Ojaghi, M. (Makhzan Ojaghi, S. M.)

Doctor of Philosophy, New College, University of Oxford, Michaelmas Term 2010

The Development of Real-Time Distributed Hybrid Testing for Earthquake Engineering

Real-time distributed hybrid testing is a new testing technique which applies the latest advances in Internet technologies to share the resources of geographically distributed laboratories. The technique combines distributed components of a structural system both physical and numerical, via a common numerical part. By doing so, it enables realistic large scale seismic simulations beyond the capabilities of any one lab. Therefore, it promises to be one answer to the call to extend current capabilities for realistic large scale seismic simulation, particularly in cases where rate effects are important and time-scaling must be avoided.

In this thesis the architecture of the UK-NEES (UK Network for Earthquake Engineering Simulation) distributed hybrid testing (DHT) system is presented. It is applied to combine the individual components of a testing system developed to conduct what are believed to be the world’s first robust (stable and accurate), repeatable and continuous real-time geographically distributed hybrid tests. New control strategies, algorithms, systems and software are presented and have been developed to form the testing system. While the architecture is scalable, it has been developed with the pre-existing hardware environments between the three UK-NEES sites at Oxford, Bristol and Cambridge universities in mind. However, the primary focus here is to describe real-time DHT with realistic physical substructures between Bristol and Oxford.

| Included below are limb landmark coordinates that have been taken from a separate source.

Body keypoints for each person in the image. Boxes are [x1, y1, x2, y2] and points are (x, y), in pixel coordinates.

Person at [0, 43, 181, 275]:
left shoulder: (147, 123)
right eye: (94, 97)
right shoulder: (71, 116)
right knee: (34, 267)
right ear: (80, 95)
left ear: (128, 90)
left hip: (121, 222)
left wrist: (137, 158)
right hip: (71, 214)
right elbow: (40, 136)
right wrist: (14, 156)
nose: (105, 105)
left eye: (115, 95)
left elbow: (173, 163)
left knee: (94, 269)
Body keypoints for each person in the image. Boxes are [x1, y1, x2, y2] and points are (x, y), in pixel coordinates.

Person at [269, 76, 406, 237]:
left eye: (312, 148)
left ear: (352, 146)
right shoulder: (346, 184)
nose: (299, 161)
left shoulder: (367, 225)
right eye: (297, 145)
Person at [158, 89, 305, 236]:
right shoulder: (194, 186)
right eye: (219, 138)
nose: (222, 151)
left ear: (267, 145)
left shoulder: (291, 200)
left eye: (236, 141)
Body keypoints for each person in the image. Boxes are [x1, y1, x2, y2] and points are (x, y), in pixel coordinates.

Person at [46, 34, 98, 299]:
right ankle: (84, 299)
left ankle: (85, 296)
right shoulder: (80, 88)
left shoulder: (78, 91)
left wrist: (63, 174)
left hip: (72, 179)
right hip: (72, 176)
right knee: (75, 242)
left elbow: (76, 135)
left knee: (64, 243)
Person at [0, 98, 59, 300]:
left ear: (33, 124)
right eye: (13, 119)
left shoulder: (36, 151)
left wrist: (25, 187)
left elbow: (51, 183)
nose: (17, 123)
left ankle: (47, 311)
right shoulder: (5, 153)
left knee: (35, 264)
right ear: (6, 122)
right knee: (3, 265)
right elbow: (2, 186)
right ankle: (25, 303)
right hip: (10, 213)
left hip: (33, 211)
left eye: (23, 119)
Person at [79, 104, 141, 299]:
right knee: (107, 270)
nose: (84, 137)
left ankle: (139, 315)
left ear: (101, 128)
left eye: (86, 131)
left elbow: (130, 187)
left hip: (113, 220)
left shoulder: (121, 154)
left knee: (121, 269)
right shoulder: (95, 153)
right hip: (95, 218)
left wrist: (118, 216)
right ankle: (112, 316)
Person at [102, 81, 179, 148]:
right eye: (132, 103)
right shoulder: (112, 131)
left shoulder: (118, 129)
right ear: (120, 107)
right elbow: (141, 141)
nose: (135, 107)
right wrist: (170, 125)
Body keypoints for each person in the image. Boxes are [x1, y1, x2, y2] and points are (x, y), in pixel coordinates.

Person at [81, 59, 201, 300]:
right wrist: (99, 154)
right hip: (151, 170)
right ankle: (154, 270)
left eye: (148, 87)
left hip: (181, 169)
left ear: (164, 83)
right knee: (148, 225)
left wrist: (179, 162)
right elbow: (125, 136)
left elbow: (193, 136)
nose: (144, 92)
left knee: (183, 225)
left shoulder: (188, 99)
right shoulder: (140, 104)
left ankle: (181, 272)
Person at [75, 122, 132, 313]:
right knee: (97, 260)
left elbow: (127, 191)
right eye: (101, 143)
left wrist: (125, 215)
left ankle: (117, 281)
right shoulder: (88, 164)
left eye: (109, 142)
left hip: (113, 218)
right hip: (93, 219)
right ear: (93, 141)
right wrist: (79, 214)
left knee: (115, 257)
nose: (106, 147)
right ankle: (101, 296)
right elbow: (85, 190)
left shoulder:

Extensive experimental results are shown. First, these are from early development work describing the issues that were overcome in enabling testing in this new environment. This is then extended to include later, local and distributed equivalent, real-time hybrid tests in a variety of challenging test configurations. This includes, demonstrating single axis real-time distributed control of a predominantly linear physical substructure. However, results are also presented of testing with highly nonlinear, stiff, hardening and degrading metallic energy dissipation devices and, with multiple local and distributed physical substructures, including with coupled nonlinear physical components. These tests prove that real-time DHT is possible with existing legacy hardware systems. They also show that these tests can be conducted under realistic, low damping conditions with large scale structural components and, that tests may be conducted independent of network conditions.

The work includes development of a new large time-step, large delay compensation algorithm which can far exceed prediction capabilities of existing algorithms. A novel test rig accommodating height reduction due to shear is also presented together with a new control system for conducting low cycle fatigue testing of a shear type metallic damper manufactured using a variety of materials. The controller is later adapted to enable variable delay, variable amplitude compensation in real-time hybrid testing. Some previously unobserved and interesting features of device dynamic response behaviour are also briefly introduced.